Базилль свирепо глянул на него:
– Ты вот зачем ему это сказал?
– Чтоб он не так переживал из-за того, что люди смеются над его картиной, – ответил Ренуар. – Которая великолепна, хоть девушка на ней и худосочна.
– Она зато настоящая, – сказал Моне. – В том-то и гениальность.
– Мне нравятся девушки с солидными попами. – И Ренуар очертил в воздухе предпочитаемую солидность поп.
– Вы писали на пленэре? – поинтересовался Моне. Они все в последнее время работали на природе, в студии Глейра писали только фигуры – ну, или в Лувре копировали работы мастеров.
– Наброски делал в поле, но писал у себя в ателье, – ответил Мане.
– А как назвали? – спросил Базилль.
– «Купание», – ответил художник.
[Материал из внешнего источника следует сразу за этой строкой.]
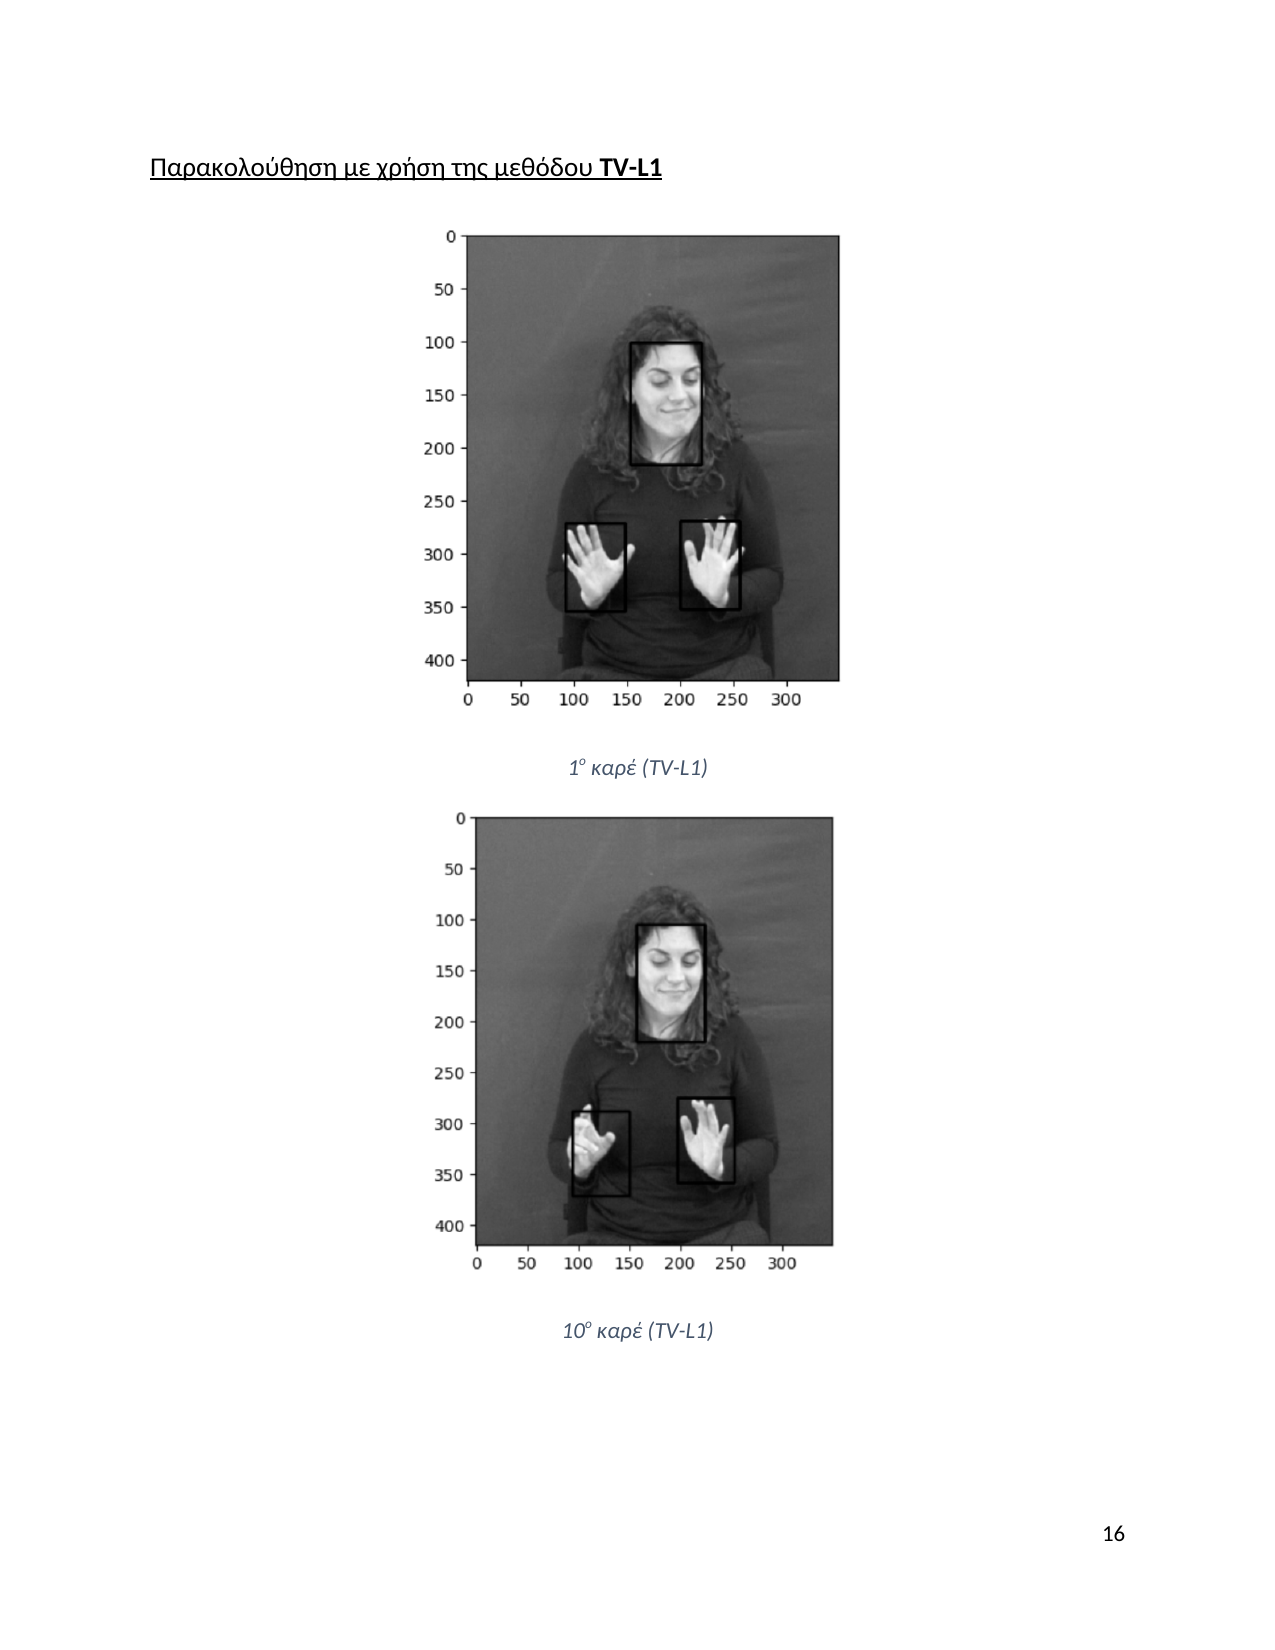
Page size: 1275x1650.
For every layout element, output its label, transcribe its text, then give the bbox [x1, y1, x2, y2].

Ему стало немного легче – ну и пусть зрители говорят, что хотят. Вот перед ним – разумные молодые люди, они разбираются в живописи, понимают, что он хотел сказать, и им картина нравится.
– Дурацкое название, – неожиданно произнес женский голос где-то рядом. – Она даже не мокрая.
Молодые художники расступились. К их компании присоединилась женщина в черных испанских кружевах.
– Быть может, мы наткнулись на них перед купанием, – сказал Мане. – Мотив это классический, мадам. В «Суде Париса» у Рафаэля – то же самое.